- NES box art by Jeff Easley
- Developers: U.S. Gold (Amstrad, Atari ST, Commodore 64, ZX Spectrum) Strategic Simulations Natsume (NES) Tiertex (Master System)
- Publishers: Strategic Simulations U.S. Gold FCI (NES) Pony Canyon (Famicom)
- Composers: Brian Howarth Iku Mizutani (NES) Seiji Toda (MSX/NES)
- Series: Dragonlance
- Platforms: Amiga, Amstrad CPC, Atari ST, C64, FM Towns, MS-DOS, MSX2, NEC PC-8801, 9801, NES, Master System, ZX Spectrum
- Release: 1988 Famicom/NES NA: January 1991; JP: March 8, 1991; Master System EU: December 1991;
- Genre: Action-adventure game
- Mode: Single-player

= Advanced Dungeons & Dragons: Heroes of the Lance =

1988 video game

Advanced Dungeons & Dragons: Heroes of the Lance is a video game released in 1988 for various home computer systems and consoles. The game is based on the first Dragonlance campaign module for the Dungeons & Dragons fantasy role-playing game, Dragons of Despair, and the first Dragonlance novel Dragons of Autumn Twilight.

==Gameplay==

Screenshot from the Amiga version

Heroes of the Lance is a side-scrolling action game.

The eight heroes from the Dragonlance series are assembled for the quest, but only one is visible on the screen at a time; when the on-screen hero dies, the next in line appears. Heroes of the Lance uses Dungeons & Dragons game statistics, with character statistics taken exactly from the rule books. Three characters have special abilities (healing magic, wizard magic, and trap removal), but the other five merely act as "lives" for the player as in traditional action-platforming games.

==Plot==

Heroes of the Lance focuses on the journey of eight heroes through the ruined city of Xak Tsaroth, where they must face the ancient dragon Khisanth and retrieve the relic, the Disks of Mishakal.

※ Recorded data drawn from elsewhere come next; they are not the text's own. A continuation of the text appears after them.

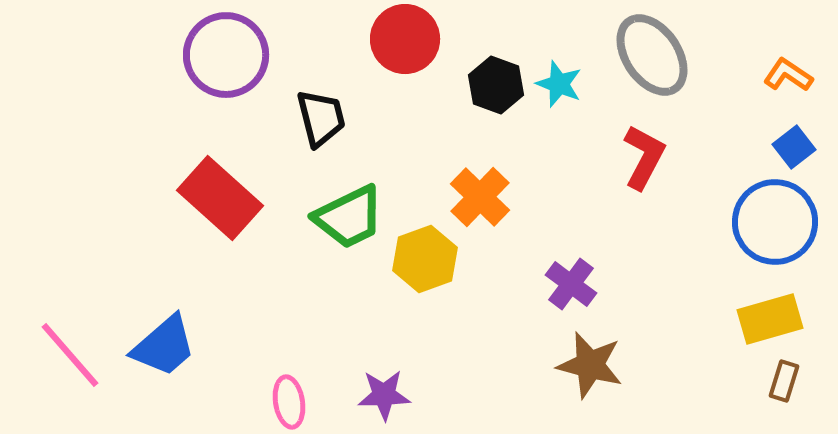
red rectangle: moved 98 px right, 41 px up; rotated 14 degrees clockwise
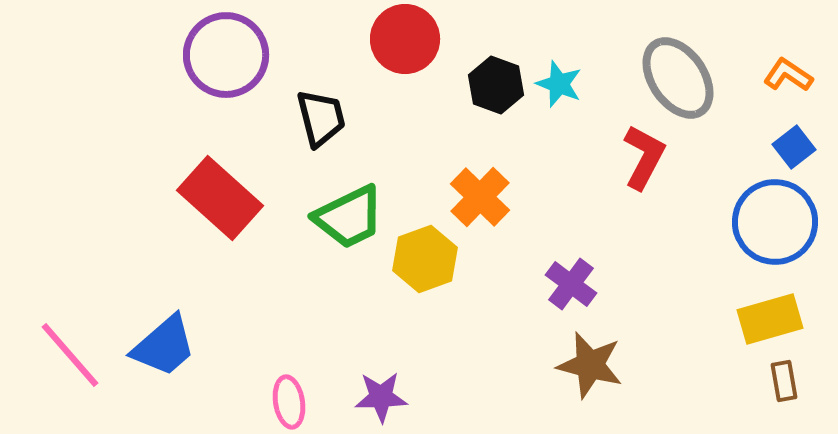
gray ellipse: moved 26 px right, 23 px down
brown rectangle: rotated 27 degrees counterclockwise
purple star: moved 3 px left, 2 px down
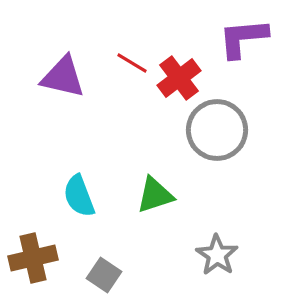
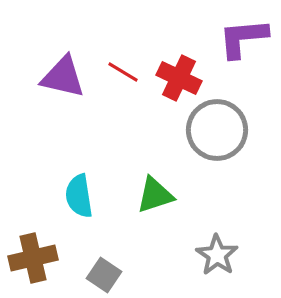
red line: moved 9 px left, 9 px down
red cross: rotated 27 degrees counterclockwise
cyan semicircle: rotated 12 degrees clockwise
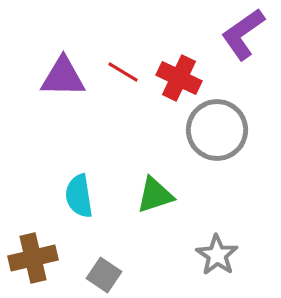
purple L-shape: moved 4 px up; rotated 30 degrees counterclockwise
purple triangle: rotated 12 degrees counterclockwise
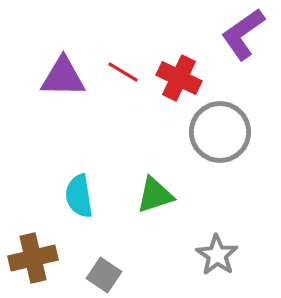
gray circle: moved 3 px right, 2 px down
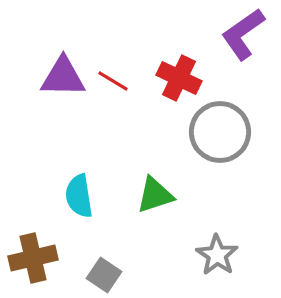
red line: moved 10 px left, 9 px down
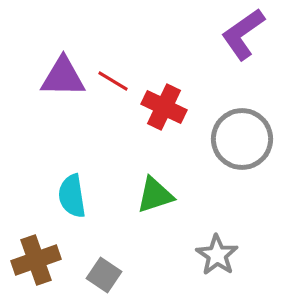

Even if it is a faithful representation of a portion of the novel Dragons of Autumn Twilight, it was a departure from the role-playing game module Dragons of Despair the book itself is based on.

==Characters==
The eight heroes that make up the party are:
- Goldmoon, a princess who brandishes the Blue Crystal Staff, an artifact whose powers she seeks to fully understand.
- Sturm Brightblade, a powerful and solemn knight.
- Caramon Majere, a warrior who makes up for his lack of intelligence with pure strength and fighting prowess.
- Raistlin Majere, Caramon's twin brother; a sly and brilliant, but frail, mage.
- Tanis Half-Elven, the 'natural leader' of the heroes, and good with a bow.
- Tasslehoff Burrfoot, a kender pickpocket. He fights with a sling weapon known as a hoopak.
- Riverwind, Goldmoon's betrothed. He is a noble and wise warrior.
- Flint Fireforge, a grizzled dwarven warrior.

==Development==
Heroes of the Lance was based on the original Dragonlance novels written by Margaret Weis and Tracy Hickman. Heroes of the Lance was not part of the Gold Box series; the nickname for these other D&D titles were "Silver Box" games. The NES version was developed by Natsume.

==Reception==

Heroes of the Lance was very successful for SSI, with 88,808 copies sold for computers in North America. After reviewing a pre-production copy of the DOS version of Heroes of the Lance, the magazine G.M. praised its graphics and "excellent" audio and said that "it would undoubtedly go straight to the top of the computer games charts and stay there for several months. It's that good". Computer Gaming World gave the DOS version of the game a similarly positive review. Jim Trunzo reviewed Heroes of the Lance in White Wolf, rating it a 4 out of 5 and stated that "Graphically, the product is inspirational, regardless of the machine on which it is being played. Full-figured characters and monsters and detailed backgrounds make the game a joy to look at as well as play."

Electronic Gaming Monthly columnist Seanbaby listed the NES version as the 2nd worst NES game, and as the 11th worst video game.

Levi Buchanan, in a classic Dungeons & Dragons videogame retrospective for IGN, wrote that if the players don't plan well, they can lose a lot of heroes in a very short period of time. He added that this offered a slight strategy angle, but D&D fans largely preferred the Pool of Radiance straight RPG approach. Pool of Radiance sales were triple that of Heroes of the Lance. According to GameSpy, although the game was a fairly decent side-scroller for its time, it was also known for it frustrating level of difficulty, and its inability to save the game.

Review score
| Publication | Score |
|---|---|
| Famitsu | 4/10, 6/10, 6/10, 2/10 (NES) |

Award
| Publication | Award |
|---|---|
| Your Sinclair | YS Megagame |

==Legacy==
The storyline for this game continued in two subsequent video games, Dragons of Flame and Shadow Sorcerer.